5 mei 2022
Eiwitten: de bouwstenen van het lichaam

In onze voeding hebben wij zogenoemde macro- en micronutriënten. Onder macronutriënten verstaan wij koolhydraten, eiwitten en vetten. De micronutriënten bestaan uit vitaminen en mineralen.

Maar wat zijn nou eiwitten? In welke voedingsmiddelen zitten ze en waar hebben we ze voor nodig?

Eiwit is een voedingsstof en een bouwstof. Ze leveren energie (calorieën) en aminozuren aan het lichaam. Al gebruikt het lichaam eiwitten liever niet als brandstof. Hiervoor moet het eiwit eerst afgebroken worden tot aminozuren, wat extra energie kost. Daarom worden liever koolhydraten of vetten als brandstof gebruikt, tenzij deze op zijn.
Bijna alle voedingsmiddelen bevatten eiwit. Ze komen voor in zowel dierlijke als plantaardige producten.

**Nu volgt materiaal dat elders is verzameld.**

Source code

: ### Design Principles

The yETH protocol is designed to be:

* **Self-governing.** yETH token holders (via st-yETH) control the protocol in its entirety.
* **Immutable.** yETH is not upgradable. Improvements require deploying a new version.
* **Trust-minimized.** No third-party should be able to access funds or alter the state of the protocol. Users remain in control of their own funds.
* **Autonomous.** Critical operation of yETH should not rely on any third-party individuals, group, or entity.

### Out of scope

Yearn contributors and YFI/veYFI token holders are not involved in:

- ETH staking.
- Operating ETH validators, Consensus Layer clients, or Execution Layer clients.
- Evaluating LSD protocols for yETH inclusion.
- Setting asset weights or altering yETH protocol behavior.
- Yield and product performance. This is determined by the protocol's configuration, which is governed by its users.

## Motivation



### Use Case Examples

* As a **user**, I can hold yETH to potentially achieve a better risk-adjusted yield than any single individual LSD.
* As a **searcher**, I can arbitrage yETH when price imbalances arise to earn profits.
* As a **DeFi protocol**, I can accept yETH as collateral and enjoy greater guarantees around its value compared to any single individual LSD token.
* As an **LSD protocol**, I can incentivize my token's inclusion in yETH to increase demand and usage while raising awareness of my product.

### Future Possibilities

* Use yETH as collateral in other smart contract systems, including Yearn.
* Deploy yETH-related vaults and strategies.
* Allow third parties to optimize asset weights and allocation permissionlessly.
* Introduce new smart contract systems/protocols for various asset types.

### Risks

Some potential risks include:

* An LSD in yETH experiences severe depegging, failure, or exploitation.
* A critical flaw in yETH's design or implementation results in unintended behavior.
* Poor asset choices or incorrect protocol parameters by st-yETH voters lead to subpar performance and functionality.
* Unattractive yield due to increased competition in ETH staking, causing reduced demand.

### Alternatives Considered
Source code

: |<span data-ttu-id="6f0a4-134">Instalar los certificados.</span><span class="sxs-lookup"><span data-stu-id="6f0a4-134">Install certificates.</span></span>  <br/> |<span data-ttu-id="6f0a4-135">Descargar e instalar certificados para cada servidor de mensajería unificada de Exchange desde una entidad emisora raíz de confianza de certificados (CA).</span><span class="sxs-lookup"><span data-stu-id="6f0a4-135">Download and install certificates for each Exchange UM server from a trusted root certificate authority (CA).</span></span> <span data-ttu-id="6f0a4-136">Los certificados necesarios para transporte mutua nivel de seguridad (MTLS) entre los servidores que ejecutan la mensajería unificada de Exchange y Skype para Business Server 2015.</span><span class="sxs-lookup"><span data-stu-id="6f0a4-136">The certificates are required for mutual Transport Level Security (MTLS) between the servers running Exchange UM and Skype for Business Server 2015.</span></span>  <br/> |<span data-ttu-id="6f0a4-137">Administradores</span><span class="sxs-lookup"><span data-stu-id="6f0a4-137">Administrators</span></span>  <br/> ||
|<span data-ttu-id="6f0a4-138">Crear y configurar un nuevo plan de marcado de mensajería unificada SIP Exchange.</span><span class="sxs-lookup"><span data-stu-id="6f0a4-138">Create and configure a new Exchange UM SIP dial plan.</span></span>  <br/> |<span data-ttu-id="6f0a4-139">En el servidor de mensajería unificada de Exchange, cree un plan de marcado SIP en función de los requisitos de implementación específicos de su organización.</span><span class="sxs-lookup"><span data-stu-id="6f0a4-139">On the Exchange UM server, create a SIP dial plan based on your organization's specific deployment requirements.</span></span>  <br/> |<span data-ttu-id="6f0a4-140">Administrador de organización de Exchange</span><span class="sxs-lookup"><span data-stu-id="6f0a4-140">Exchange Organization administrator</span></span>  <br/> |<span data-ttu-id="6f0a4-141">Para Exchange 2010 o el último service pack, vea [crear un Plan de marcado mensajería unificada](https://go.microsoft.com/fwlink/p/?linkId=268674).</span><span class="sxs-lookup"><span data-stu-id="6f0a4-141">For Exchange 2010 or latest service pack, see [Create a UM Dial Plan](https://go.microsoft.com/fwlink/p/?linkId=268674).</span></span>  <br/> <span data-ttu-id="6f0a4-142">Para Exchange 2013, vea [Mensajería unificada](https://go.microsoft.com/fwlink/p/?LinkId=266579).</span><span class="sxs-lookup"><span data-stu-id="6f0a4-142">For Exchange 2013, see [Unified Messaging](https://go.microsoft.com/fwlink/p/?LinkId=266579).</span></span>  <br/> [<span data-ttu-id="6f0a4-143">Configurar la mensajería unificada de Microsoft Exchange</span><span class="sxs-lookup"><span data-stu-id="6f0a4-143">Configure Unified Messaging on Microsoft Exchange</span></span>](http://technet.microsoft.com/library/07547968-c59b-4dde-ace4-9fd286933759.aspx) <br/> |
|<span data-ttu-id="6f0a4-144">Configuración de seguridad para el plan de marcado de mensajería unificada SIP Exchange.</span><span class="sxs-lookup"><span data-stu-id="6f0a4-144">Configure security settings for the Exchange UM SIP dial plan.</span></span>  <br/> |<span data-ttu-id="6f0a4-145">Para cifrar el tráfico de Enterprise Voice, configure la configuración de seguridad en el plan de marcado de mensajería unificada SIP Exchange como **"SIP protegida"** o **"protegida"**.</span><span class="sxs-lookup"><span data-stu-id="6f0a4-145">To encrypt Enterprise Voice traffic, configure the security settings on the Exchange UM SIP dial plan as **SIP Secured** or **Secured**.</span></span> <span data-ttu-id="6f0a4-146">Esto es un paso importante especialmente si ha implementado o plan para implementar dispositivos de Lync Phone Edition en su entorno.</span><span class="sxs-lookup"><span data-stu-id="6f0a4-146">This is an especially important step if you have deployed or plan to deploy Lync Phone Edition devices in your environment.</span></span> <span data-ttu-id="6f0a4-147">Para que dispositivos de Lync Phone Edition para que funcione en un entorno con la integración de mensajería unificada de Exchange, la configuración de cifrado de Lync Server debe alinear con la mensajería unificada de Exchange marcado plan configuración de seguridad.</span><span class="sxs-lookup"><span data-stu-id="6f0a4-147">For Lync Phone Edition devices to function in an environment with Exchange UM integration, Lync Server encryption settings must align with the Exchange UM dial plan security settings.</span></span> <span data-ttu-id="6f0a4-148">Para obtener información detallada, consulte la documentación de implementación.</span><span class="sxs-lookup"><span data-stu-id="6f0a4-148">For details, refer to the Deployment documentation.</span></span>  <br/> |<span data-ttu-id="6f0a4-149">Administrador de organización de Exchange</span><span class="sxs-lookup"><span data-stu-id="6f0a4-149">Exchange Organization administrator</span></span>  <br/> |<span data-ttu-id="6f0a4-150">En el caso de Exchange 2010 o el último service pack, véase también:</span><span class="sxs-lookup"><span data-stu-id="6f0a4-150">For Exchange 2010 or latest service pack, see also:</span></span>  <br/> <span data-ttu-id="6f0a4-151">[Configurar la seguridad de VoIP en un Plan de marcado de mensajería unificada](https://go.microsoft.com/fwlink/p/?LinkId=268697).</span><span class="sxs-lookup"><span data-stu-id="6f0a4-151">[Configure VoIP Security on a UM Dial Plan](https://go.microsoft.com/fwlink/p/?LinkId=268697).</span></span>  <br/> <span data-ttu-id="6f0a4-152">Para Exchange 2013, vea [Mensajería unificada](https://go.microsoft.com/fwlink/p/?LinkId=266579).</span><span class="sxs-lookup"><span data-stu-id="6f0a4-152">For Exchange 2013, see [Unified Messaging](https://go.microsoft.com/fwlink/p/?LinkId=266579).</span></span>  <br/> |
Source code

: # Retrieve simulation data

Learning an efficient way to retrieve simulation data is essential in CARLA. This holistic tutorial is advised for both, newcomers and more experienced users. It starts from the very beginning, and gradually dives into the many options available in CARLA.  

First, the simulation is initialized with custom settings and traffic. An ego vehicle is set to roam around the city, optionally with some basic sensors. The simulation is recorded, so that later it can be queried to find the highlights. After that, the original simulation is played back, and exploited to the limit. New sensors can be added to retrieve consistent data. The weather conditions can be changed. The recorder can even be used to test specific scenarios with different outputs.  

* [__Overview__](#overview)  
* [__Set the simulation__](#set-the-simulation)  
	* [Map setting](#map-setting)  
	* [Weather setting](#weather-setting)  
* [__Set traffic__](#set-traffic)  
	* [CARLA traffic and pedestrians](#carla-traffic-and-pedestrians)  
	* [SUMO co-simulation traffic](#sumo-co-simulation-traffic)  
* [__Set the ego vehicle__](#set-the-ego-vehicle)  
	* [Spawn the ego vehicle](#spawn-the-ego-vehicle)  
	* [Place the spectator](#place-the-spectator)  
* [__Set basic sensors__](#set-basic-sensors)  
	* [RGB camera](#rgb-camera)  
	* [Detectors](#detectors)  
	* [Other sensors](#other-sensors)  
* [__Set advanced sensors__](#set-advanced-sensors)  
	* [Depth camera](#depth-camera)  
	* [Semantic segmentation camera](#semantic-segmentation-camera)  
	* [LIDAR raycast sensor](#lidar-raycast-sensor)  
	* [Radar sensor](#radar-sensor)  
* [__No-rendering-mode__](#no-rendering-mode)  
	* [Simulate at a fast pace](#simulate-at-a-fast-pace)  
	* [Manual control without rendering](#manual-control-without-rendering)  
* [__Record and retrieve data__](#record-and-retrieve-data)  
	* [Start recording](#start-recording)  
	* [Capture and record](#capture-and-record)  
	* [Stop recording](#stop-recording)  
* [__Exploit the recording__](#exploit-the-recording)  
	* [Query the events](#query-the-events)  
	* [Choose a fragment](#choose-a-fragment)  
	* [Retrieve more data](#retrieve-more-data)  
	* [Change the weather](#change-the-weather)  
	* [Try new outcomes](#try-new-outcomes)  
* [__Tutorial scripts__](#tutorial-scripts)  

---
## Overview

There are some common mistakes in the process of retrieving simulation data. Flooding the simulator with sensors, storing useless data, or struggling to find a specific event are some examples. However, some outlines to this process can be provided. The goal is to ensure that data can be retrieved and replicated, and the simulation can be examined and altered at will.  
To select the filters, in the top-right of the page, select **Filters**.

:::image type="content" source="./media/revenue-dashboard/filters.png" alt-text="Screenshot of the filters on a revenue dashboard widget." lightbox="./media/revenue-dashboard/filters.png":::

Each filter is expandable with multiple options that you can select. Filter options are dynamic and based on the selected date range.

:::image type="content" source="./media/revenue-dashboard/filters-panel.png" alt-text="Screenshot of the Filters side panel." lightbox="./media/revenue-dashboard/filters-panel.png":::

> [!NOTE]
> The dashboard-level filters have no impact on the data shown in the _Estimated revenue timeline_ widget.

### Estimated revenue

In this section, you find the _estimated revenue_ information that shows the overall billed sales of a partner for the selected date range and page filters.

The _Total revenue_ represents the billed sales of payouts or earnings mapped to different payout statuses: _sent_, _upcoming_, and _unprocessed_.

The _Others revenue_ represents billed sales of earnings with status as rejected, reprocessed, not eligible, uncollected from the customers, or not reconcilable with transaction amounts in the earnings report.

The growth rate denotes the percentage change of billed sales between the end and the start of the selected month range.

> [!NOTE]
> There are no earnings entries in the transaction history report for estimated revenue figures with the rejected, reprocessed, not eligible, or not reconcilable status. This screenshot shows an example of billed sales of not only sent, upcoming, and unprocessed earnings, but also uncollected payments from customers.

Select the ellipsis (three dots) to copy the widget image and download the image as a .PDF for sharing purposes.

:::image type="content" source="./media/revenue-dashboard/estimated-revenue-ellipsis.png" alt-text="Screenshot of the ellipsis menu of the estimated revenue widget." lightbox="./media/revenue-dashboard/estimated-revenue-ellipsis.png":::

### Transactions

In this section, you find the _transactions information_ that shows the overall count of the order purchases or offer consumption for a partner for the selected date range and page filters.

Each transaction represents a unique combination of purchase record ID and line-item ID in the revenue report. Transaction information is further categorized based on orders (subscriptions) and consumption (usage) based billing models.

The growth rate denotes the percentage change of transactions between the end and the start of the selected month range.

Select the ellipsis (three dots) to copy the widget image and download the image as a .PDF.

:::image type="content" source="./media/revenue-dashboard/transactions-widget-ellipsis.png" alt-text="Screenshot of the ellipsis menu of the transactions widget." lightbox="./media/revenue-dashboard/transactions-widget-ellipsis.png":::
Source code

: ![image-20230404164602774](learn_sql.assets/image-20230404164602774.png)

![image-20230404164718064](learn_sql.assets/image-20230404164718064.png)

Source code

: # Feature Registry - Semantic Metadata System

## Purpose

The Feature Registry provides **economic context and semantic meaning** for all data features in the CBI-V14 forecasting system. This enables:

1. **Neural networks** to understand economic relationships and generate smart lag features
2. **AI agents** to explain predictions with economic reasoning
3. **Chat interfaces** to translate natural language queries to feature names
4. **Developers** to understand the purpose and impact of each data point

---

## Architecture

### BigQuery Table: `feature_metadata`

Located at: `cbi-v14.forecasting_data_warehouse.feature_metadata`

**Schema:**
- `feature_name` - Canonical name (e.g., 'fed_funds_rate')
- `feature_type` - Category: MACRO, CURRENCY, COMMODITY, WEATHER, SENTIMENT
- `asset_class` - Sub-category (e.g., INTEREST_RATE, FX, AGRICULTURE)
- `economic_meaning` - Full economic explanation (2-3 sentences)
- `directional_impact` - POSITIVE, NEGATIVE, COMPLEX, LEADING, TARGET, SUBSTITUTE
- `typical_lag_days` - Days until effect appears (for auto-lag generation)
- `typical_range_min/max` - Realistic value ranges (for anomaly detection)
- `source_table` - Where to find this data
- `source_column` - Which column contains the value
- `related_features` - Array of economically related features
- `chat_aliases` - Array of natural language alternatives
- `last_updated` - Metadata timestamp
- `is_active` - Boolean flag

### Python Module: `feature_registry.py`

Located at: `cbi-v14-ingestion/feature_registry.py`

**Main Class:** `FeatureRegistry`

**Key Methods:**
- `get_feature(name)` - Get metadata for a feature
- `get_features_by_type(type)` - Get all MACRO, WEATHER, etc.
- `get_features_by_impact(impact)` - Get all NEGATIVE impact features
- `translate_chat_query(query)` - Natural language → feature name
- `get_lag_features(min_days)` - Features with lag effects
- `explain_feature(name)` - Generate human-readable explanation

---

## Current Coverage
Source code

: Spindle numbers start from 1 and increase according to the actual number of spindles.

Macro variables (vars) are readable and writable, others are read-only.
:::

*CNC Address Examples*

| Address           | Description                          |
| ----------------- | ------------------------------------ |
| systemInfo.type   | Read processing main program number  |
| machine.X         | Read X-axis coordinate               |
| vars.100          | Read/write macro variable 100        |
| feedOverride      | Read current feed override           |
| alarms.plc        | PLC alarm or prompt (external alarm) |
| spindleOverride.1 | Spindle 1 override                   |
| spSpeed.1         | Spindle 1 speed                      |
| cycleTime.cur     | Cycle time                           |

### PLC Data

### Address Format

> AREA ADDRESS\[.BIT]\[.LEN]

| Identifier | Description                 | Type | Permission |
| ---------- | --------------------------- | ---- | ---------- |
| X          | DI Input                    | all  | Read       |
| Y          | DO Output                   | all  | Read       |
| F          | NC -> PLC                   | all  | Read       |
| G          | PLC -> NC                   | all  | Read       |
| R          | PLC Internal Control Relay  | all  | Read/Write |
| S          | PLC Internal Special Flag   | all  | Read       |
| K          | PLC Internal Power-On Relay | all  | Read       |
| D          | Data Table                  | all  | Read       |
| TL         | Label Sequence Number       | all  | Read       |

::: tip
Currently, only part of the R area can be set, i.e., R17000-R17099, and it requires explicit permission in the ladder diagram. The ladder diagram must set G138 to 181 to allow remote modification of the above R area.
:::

Plantaardige eiwitbronnen zijn:

  • Brood
  • Graanproducten
  • Peulvruchten; zoals lupine
  • Tofu en tempe
  • Noten

Dierlijke eiwitbronnen zijn:

  • Vlees
  • Vis
  • Gevogelte, zoals kip
  • Melk (producten)
  • Kaas
  • Eieren

Brood 

Brood en graanproducten zijn een bron van plantaardige eiwitten. Hoewel men brood (en andere graanproducten) niet gelijk linkt aan eiwit-inname, krijgen we 22% van de eiwitinname via graanproducten binnen. Daarmee staan graanproducten op nummer drie, achter vlees (29%) en melkproducten (23%). Dat blijkt uit de meest recente Voedselconsumptiepeiling. Bovendien draagt brood voor 47% bij aan de inname van plantaardige eiwitten. Brood en diverse graanproducten zijn zelfs (vaak) een ‘bron van eiwit’

Bijdrage van verschillende voedingsgroepen aan eiwitconsumptie van Nederlanders van 12-79 jaar. Bron: RIVM, 2020. 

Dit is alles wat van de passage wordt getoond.